-------- INFORMATION

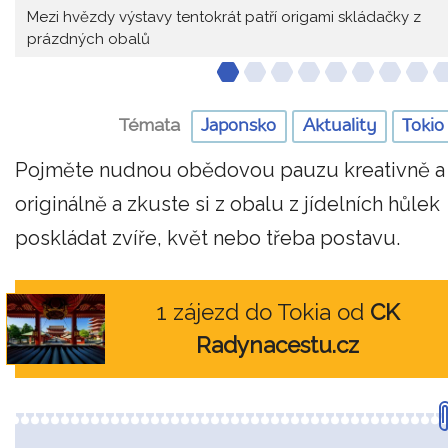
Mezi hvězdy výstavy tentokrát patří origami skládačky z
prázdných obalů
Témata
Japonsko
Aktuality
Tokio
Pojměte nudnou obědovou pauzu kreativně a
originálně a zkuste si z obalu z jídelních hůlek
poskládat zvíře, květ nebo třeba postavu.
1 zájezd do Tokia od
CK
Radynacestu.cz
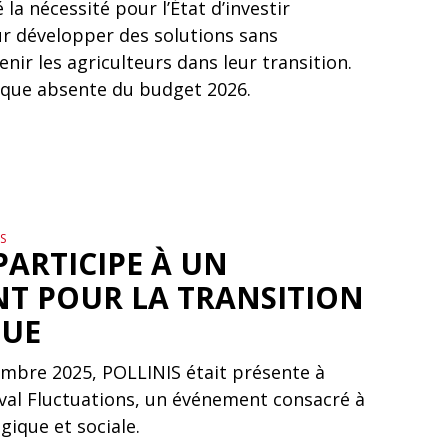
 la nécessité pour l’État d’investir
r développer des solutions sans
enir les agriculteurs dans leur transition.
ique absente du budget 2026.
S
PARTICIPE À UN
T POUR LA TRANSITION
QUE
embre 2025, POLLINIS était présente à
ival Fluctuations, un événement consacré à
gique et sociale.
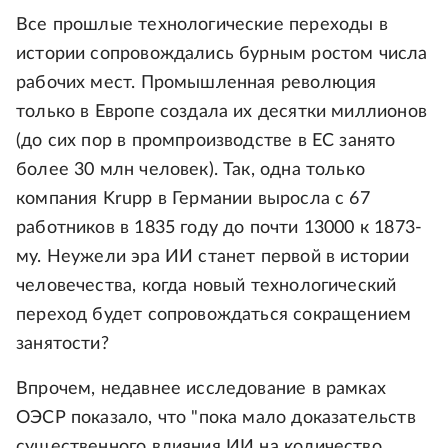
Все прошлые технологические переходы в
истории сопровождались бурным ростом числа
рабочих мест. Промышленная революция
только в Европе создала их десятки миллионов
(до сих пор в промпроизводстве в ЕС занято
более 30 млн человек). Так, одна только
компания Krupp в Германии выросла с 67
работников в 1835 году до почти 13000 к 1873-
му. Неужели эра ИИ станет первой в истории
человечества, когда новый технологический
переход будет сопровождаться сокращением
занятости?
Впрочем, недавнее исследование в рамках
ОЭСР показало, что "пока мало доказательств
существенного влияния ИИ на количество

----------------
-------- INFORMATION

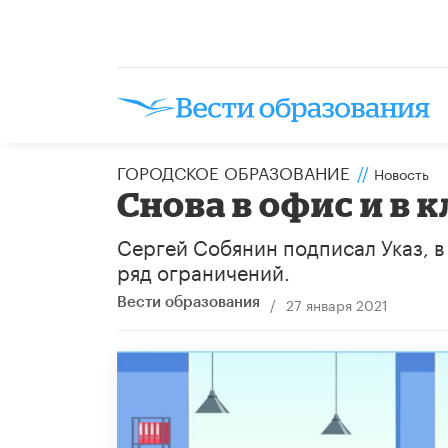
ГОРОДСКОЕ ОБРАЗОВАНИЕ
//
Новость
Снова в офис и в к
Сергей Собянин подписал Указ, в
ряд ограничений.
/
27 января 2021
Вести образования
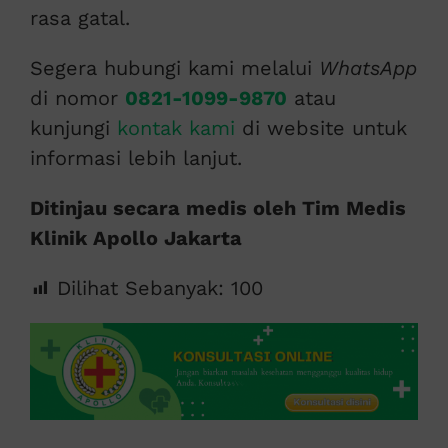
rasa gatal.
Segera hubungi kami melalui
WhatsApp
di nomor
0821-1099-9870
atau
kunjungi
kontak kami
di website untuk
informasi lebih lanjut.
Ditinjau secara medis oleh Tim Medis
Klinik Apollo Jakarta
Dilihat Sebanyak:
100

----------------
-------- INFORMATION

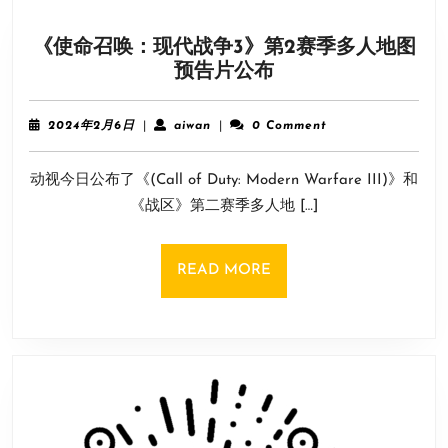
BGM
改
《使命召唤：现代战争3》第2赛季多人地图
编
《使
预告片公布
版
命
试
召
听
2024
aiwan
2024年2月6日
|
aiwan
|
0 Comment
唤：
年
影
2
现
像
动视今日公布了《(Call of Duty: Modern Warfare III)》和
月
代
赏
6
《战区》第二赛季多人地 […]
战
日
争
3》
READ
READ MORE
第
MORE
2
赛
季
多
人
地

----------------

TASK INSTRUCTIONS: Print, exactly, each line above from the one with "Mezi hvězdy výstavy" to the one with "la nécessité pour l’État d’investir", end lines included. Leave pictures out of it.

REPLY TO THE EXERCISE:
Mezi hvězdy výstavy tentokrát patří origami skládačky z
prázdných obalů
Témata
Japonsko
Aktuality
Tokio
Pojměte nudnou obědovou pauzu kreativně a
originálně a zkuste si z obalu z jídelních hůlek
poskládat zvíře, květ nebo třeba postavu.
1 zájezd do Tokia od
CK
Radynacestu.cz
 la nécessité pour l’État d’investir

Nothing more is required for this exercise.